Having been told once that he was very spontaneous, Reggie knew how to handle his current dilemma, "Well, Mr. Brown, I think there's somewhere in the law that says you can smoke, as long as it's by the vent, which I was."

Geographically, Reggie had been correct, he certainly had been standing by the vent, but legally, his logic was flawed. The principal took the cigarette from Reggie's mouth and stared off into space, or rather the yellow tile of the floor. Reggie sweat in high stress situations, like when he once tried to hide the arm that he had broken while jumping from his neighbor's rooftop. But now he sweat more, and his mind began wandering.

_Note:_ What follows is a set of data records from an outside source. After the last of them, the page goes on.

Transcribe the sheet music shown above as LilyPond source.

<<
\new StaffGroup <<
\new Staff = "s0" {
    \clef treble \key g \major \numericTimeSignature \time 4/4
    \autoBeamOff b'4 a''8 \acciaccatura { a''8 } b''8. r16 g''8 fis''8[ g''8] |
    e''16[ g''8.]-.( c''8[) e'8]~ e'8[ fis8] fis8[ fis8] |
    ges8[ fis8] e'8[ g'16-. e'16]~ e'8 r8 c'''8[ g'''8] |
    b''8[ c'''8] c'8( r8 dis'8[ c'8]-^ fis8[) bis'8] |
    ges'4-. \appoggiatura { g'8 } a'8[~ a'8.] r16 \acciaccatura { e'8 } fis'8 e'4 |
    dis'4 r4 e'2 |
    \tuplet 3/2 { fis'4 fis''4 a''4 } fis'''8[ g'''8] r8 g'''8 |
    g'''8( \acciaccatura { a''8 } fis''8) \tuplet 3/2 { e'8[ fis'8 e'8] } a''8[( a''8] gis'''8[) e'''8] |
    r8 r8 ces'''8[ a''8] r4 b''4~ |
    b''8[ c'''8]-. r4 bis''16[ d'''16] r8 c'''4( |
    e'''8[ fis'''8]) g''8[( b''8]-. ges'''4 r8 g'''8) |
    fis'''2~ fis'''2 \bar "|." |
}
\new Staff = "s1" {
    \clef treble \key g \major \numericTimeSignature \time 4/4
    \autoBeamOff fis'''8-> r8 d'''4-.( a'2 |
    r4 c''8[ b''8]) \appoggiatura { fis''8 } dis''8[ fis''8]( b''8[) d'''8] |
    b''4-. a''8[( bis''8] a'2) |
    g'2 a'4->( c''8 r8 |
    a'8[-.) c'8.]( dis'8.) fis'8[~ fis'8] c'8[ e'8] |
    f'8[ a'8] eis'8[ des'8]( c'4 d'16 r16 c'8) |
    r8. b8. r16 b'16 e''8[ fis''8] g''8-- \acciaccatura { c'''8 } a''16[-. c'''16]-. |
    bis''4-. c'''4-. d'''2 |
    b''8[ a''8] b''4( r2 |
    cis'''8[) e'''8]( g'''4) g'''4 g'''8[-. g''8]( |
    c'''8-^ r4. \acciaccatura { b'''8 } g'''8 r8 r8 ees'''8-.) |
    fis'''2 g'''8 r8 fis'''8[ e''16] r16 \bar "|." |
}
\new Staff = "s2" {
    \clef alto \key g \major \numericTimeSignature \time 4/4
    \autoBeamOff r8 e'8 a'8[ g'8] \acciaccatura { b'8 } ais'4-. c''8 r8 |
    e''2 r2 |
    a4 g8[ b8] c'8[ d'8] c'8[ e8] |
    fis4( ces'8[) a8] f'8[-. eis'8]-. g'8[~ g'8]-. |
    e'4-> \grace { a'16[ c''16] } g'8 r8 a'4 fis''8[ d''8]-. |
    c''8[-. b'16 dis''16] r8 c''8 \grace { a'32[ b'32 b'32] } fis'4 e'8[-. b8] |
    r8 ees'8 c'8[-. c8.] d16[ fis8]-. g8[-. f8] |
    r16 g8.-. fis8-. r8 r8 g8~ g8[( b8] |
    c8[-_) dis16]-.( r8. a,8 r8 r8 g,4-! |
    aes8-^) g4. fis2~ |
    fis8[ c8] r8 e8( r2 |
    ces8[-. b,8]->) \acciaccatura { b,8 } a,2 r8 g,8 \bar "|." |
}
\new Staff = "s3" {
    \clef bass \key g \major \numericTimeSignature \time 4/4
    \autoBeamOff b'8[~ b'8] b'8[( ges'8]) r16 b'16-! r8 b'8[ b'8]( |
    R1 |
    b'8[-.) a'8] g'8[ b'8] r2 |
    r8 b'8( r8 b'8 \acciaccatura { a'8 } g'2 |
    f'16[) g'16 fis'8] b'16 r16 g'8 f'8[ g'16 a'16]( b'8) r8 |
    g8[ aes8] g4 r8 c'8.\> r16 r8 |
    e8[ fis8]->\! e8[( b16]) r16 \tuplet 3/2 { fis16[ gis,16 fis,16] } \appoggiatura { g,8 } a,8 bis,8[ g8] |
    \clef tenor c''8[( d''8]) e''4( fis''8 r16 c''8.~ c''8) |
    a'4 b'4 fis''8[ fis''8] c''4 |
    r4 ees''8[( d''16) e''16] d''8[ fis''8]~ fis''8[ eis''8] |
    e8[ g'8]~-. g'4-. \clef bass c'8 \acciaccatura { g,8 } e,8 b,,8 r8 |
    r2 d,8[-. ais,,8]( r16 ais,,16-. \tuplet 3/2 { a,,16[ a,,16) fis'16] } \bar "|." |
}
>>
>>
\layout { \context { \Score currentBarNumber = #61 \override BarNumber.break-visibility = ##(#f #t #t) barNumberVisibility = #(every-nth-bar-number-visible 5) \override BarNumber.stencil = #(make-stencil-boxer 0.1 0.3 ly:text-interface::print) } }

What if the principal kicked him out, what would little Tyler think? The principal wouldn't be that cruel though…or would he? Maybe as some twisted justice, the principal would make him sing on stage. What if during his son's solo, the principal sent him up and told the whole world that he was a smoker. Then he'd probably have some kind of heart attack. Then he might go to hell, or wherever it is that people who smoke go to. So for all eternity he would swim around with all those people who smoked, and drank, and never used their blinkers when turning left. And what if at his funeral his grandma, her knees shaking uncontrollably, got up there and spat on his grave then cried herself to…

"Well," the principal reasoned, "I'll let you go this time. Your son's got a big role as Earth, and his solo is coming up. You can go."

"Can I sleep?"

"Sure, but you'd better get going."

Reggie Sims walked out the rusted-out, white-paint-schlocked door.

"By the vent, huh?" the principal thought, and he climbed up onto the toilet seat to follow the law.